The entries are to be duplicated exactly, though any picture in them must be omitted.
BEGIN
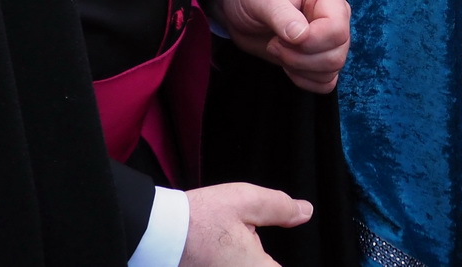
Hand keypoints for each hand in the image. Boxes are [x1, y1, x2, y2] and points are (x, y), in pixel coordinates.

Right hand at [180, 182, 311, 266]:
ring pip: (250, 266)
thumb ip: (280, 208)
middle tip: (247, 237)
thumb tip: (304, 212)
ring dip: (247, 259)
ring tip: (233, 243)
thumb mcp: (245, 201)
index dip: (284, 257)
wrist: (157, 233)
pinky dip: (236, 261)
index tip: (264, 242)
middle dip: (265, 257)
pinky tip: (225, 251)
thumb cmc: (199, 218)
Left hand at [212, 0, 349, 92]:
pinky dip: (303, 79)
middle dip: (300, 57)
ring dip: (299, 68)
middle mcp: (336, 13)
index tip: (280, 37)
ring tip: (278, 49)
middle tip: (274, 44)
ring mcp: (331, 37)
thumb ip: (280, 14)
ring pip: (332, 69)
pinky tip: (285, 63)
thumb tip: (301, 36)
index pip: (336, 28)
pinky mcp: (323, 57)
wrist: (241, 9)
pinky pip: (326, 82)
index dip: (310, 41)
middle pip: (337, 53)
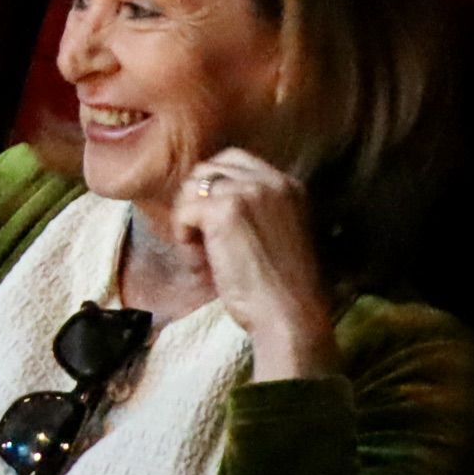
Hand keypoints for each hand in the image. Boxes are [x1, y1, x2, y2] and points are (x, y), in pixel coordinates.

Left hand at [172, 148, 337, 381]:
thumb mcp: (279, 234)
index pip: (234, 160)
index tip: (209, 219)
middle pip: (209, 170)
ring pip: (193, 188)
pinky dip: (183, 237)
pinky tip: (198, 263)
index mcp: (288, 184)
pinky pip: (184, 212)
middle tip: (199, 238)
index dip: (212, 186)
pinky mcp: (224, 210)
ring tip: (200, 255)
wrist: (290, 314)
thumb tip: (210, 202)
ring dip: (188, 220)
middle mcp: (270, 180)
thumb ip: (256, 210)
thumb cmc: (282, 288)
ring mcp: (247, 191)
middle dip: (196, 201)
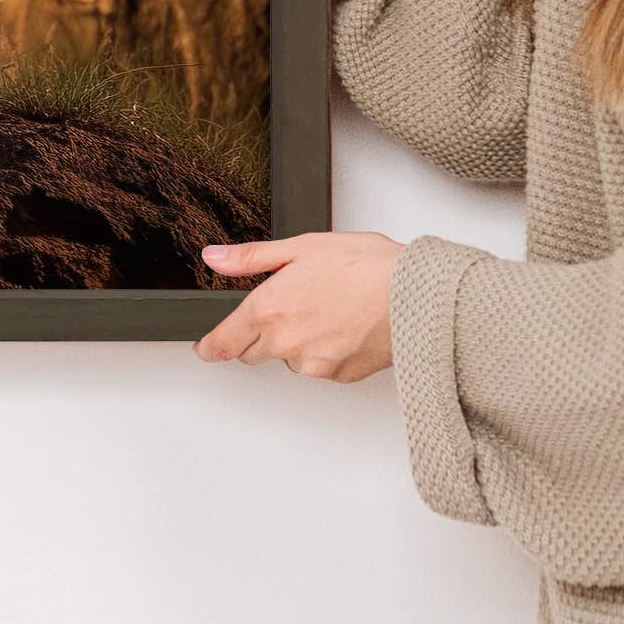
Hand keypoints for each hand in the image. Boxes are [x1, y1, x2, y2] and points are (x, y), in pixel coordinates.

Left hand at [193, 230, 399, 380]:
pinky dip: (326, 351)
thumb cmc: (366, 266)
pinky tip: (345, 326)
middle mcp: (286, 344)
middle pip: (254, 352)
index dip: (211, 346)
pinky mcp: (340, 376)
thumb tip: (214, 258)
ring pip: (290, 360)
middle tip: (288, 309)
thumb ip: (250, 258)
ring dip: (297, 343)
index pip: (224, 343)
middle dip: (260, 336)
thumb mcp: (301, 247)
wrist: (417, 295)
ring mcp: (314, 364)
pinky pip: (321, 367)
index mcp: (268, 310)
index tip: (206, 348)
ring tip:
END
(Result)
Hand keypoints for each hand in the image. Boxes are [x1, y1, x2, y2] and points are (x, y), in pixel coordinates.

Right hand at [180, 182, 311, 266]:
ring pip: (250, 266)
thumb ip: (280, 208)
middle tip: (247, 237)
thumb tip: (304, 212)
ring dip: (247, 259)
ring tip: (233, 243)
thumb mcp: (245, 201)
index dip: (284, 257)
wrist: (157, 233)
pinky dip: (236, 261)
index tip: (264, 242)
middle dip: (265, 257)
pinky tip: (225, 251)
thumb cmc: (199, 218)
Left hand at [212, 0, 349, 92]:
pinky dip: (303, 79)
middle dip: (300, 57)
ring dip: (299, 68)
middle mcp: (336, 13)
index tip: (280, 37)
ring tip: (278, 49)
middle tip: (274, 44)
ring mcp: (331, 37)
thumb ip: (280, 14)
ring pip: (332, 69)
pinky tip: (285, 63)
thumb tip: (301, 36)
index pip: (336, 28)
pinky mcp: (323, 57)
wrist: (241, 9)
pinky pip: (326, 82)
index dip: (310, 41)
middle pip: (337, 53)
Hand keypoints for each hand in the image. Boxes are [x1, y1, x2, y2] and points are (x, y), in pixel coordinates.

Left hand at [172, 148, 337, 381]:
thumb mcp: (279, 234)
index pip: (234, 160)
index tip: (209, 219)
middle pip: (209, 170)
ring pip: (193, 188)
pinky dip: (183, 237)
pinky tip: (198, 263)
index mcp: (288, 184)
pinky pip: (184, 212)
middle tip: (199, 238)
index dip: (212, 186)
pinky mcp: (224, 210)
ring tip: (200, 255)
wrist: (290, 314)
thumb tip: (210, 202)
ring dip: (188, 220)
middle mcp: (270, 180)
thumb ip: (256, 210)
thumb cmc: (282, 288)
ring mcp: (247, 191)
middle dip: (196, 201)
Hand keypoints for each hand in the image. Boxes are [x1, y1, x2, y2] and points are (x, y), in pixel coordinates.

Left hand at [193, 230, 399, 380]:
pinky dip: (326, 351)
thumb cmc: (366, 266)
pinky tip: (345, 326)
middle mcp: (286, 344)
middle pip: (254, 352)
index dip: (211, 346)
pinky mcp: (340, 376)
thumb tip: (214, 258)
ring pip: (290, 360)
middle tip: (288, 309)
thumb ip: (250, 258)
ring dip: (297, 343)
index pip: (224, 343)
middle dip: (260, 336)
thumb mcp: (301, 247)
wrist: (417, 295)
ring mcp: (314, 364)
pinky pip: (321, 367)
index mcp: (268, 310)
index tip: (206, 348)
ring tip:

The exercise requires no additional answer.